Da helfen dann auch ÖSB-Kurse nix, denn im Kurs erzählt Dir keiner wie man das System, dass Dich ständig verarscht zurückverarschen kann, oder?!
Akadamisches Prekariat mit Pimperlbeträgen - http://dastandard.at/129337066... lbetraegen - fällt das für DER Standard auch unter die sagenhaft fabulösen Ich-AGs?
Steuerlich ist fast kein Unterschied zwischen Einkommensteuer und Lohnsteuer, von der Sozialversicherung her zahlen am bei weitem meisten die Unselbständigen (wenn man den AG-Anteil mitberücksichtigt) und diverse Abgaben (Familienlastenausgleichsfonds, Kommunalsteuer etc.) tragen ohnedies ausnahmslos nur unselbständige Arbeitsverhältnisse.
Ich gebe Ihnen aber natürlich recht wenn Sie darauf hinweisen möchten, dass die Steuerbegünstigungen bei großen Unternehmen weitaus breiter gesät sind als bei den Kleinen, und die Kapitalertragsteuer ist ohnedies in vielen Fällen ein Zuckerl.

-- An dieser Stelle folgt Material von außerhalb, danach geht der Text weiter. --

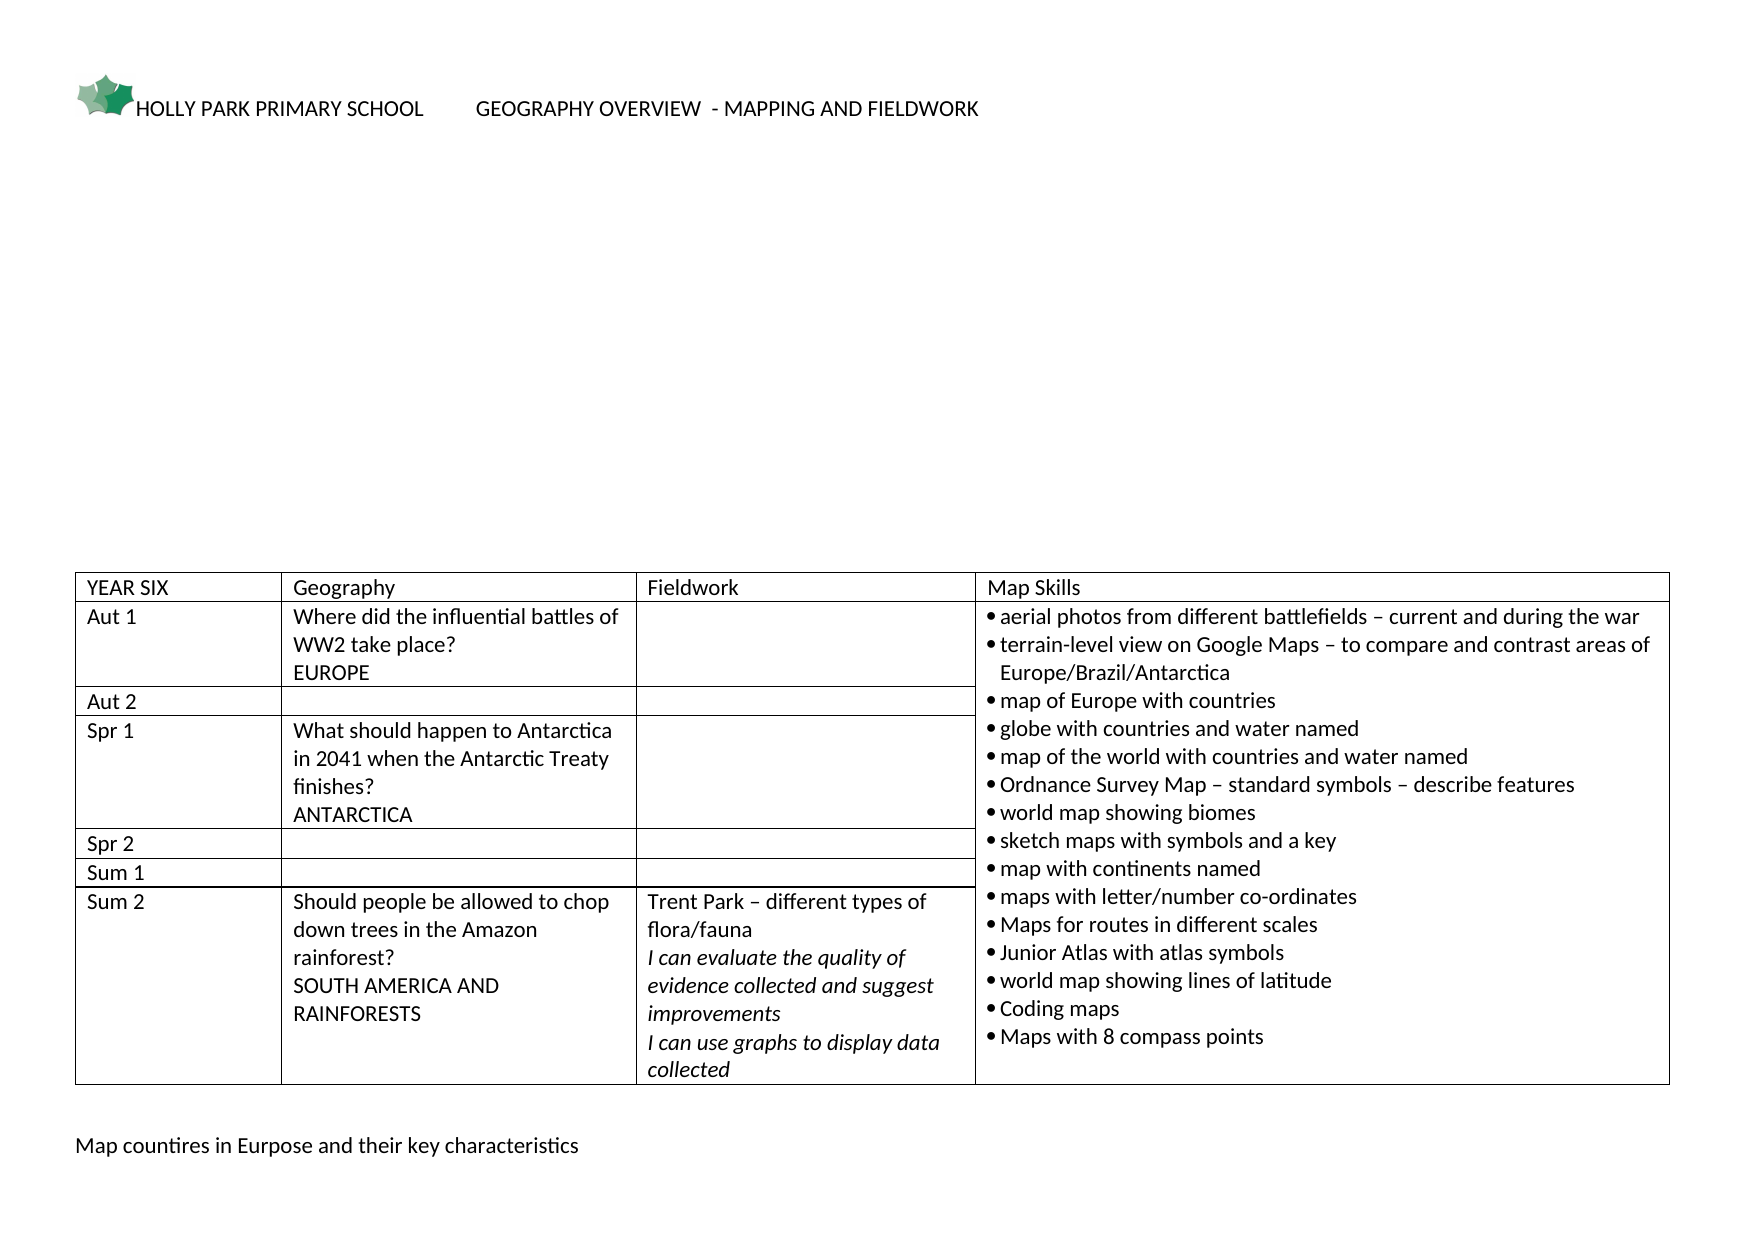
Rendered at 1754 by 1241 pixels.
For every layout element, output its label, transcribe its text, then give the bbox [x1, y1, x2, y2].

table_header Geography [282, 573, 636, 601]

Es sagt ja auch niemand dass jeder Unternehmer werden soll. Vergleiche suggerieren aber dass in Oesterreich weniger als sonstwo diesen Weg waehlen. Die Frage warum und eine Serie die Motivationen und Herausforderungen untersucht ist daher berechtigt...
PS. Wo soll die Masse in Zukuft arbeiten wenn niemand Unternehmer wird?